◆ TASKS TO COMPLETE
a – In the growth engineering article below, reproduce the passage starting at "Vladyslav Hrytsenko •" and ending at "drive value fast.".
b – Answer these questions using the growth engineering article below:
(i) In what year did Zuckerberg prioritize growth engineering above all else?
(ii) What is Step 2 in the scientific approach that Facebook's growth engineers adopted?
(iii) What percentage of improvement did growth engineers aim to bring consistently by shipping features frequently?

◆ PASSAGE PROVIDED
*** Begin section ***

How Does Growth Engineering Intersect With Modern Data Stack?

Vladyslav Hrytsenko • Last Modified: December 29th, 2022

Growth Engineering and Modern Data Stack
About the Author 
Vladyslav Hrytsenko is the Chief Technology Officer of Mighty Digital, a best-in-class digital data agency focusing on data-informed growth for digital consumer products. He is an engineer at heart, and he has assisted many customers in areas such as finding growth opportunities and working with data to improve it, enhance it, process it, and analyze it.

Growth engineering is about speed, high-quality experimentation, and successful innovation through data. If data becomes your fuel for growth and analytics becomes your engine, essentially, you need a sports car—a modern data stack to drive value fast.

The art of asking “why” is a critical skill for growth engineers, who identify and act on opportunities to maximize business value.

The work of Facebook’s growth team would confirm.

In 2007, when Facebook was struggling to scale, Zuckerberg prioritized growth engineering above all else to boost the platform’s user numbers. Zuckerberg and his handpicked crew pioneered innovative growth experiments to multiply the company’s north star metric– monthly active users (MAU). At that time, Facebook was still competing with MySpace, Bebo, and HighFive, and they needed to switch gears to lure in more users across the world. 

Asking “why” has been really powerful for us to leverage the platform’s vast size and expertise in data and provide valuable experiences to our users. 

Alex Schultz, Vice President and CMO of Meta.

Growth engineers, who are vital levers for transformational success and growth, boost customer acquisition, retention, and revenue by introducing core product value to the most significant percentage of the target audience as quickly as possible. They are the experimentalists who determine which strategies are most effective in achieving the overall goal.

In the case of Facebook, growth engineers attracted more users and more of their time by generating growth experiment ideas, conducting systematic testing of hypotheses, and continuously breaking out of the local maximum of product performance. They adopted a scientific approach to growth instead of a gut-driven process, where they would:

  • Step 1: Formulate a hypothesis.
  • Step 2: Prioritize ideas based on scores.
  • Step 3: Experiment by executing those ideas.
  • Step 4: Conduct analysis and learn from their tests.

(Cycle repeats)

The result?

Within a decade, Facebook increased its MAU from 50 million to 2 billion, a whopping swell of 4000%.

Facebook’s Incredible Growth in Monthly Active Users (MAU)

Exploiting Growth Potential With Growth Engineers

Good growth engineers are driven by the desire to make an impact on the company’s bottom line, and having full stack capability is certainly beneficial for them. 

The ability to span across front end and back end middleware, be proficient in extracting and analyzing data, and operate across the layers increases their scope of impact. This gives growth engineers more avenues to test their hypotheses and build more confidence, which increases the likelihood that their product will transform into something that customers will genuinely value. They can then look at correlations in the data and align their growth efforts towards one common goal. 

Facebook’s meteoric rise followed a similar path. During Facebook’s expansion, growth engineers adopted the “move fast and break things” philosophy, a developmental mantra coined by Mark Zuckerberg. Instead of planning and debating new features, growth engineers along with product designers would ship features frequently with an aim to bring consistent 1% improvements. By making small but confident improvements, growth engineers created long-term knock-on effects—a compound effect that helped Facebook morph into the world’s most preferred social media platform faster.

*** End section ***

◆ PROVIDED RECORDS
*** Begin section ***

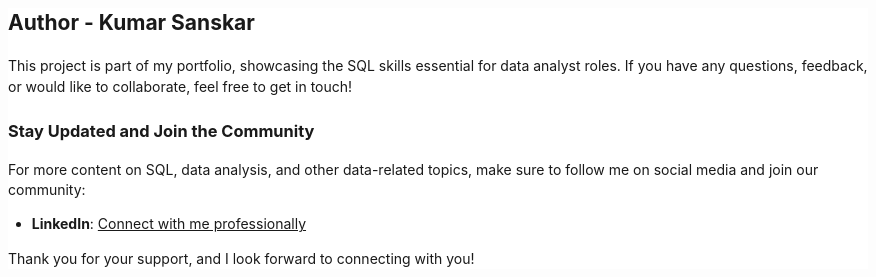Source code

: ## Author - Kumar Sanskar

This project is part of my portfolio, showcasing the SQL skills essential for data analyst roles. If you have any questions, feedback, or would like to collaborate, feel free to get in touch!

### Stay Updated and Join the Community

For more content on SQL, data analysis, and other data-related topics, make sure to follow me on social media and join our community:

- **LinkedIn**: [Connect with me professionally](https://www.linkedin.com/in/sanskarkumar24/)

Thank you for your support, and I look forward to connecting with you!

*** End section ***

◆ SET OF ANSWERS
a –
Vladyslav Hrytsenko • Last Modified: December 29th, 2022

Growth Engineering and Modern Data Stack
About the Author 
Vladyslav Hrytsenko is the Chief Technology Officer of Mighty Digital, a best-in-class digital data agency focusing on data-informed growth for digital consumer products. He is an engineer at heart, and he has assisted many customers in areas such as finding growth opportunities and working with data to improve it, enhance it, process it, and analyze it.

Growth engineering is about speed, high-quality experimentation, and successful innovation through data. If data becomes your fuel for growth and analytics becomes your engine, essentially, you need a sports car—a modern data stack to drive value fast.

b –
(i) 2007
(ii) Prioritize ideas based on scores.
(iii) 1%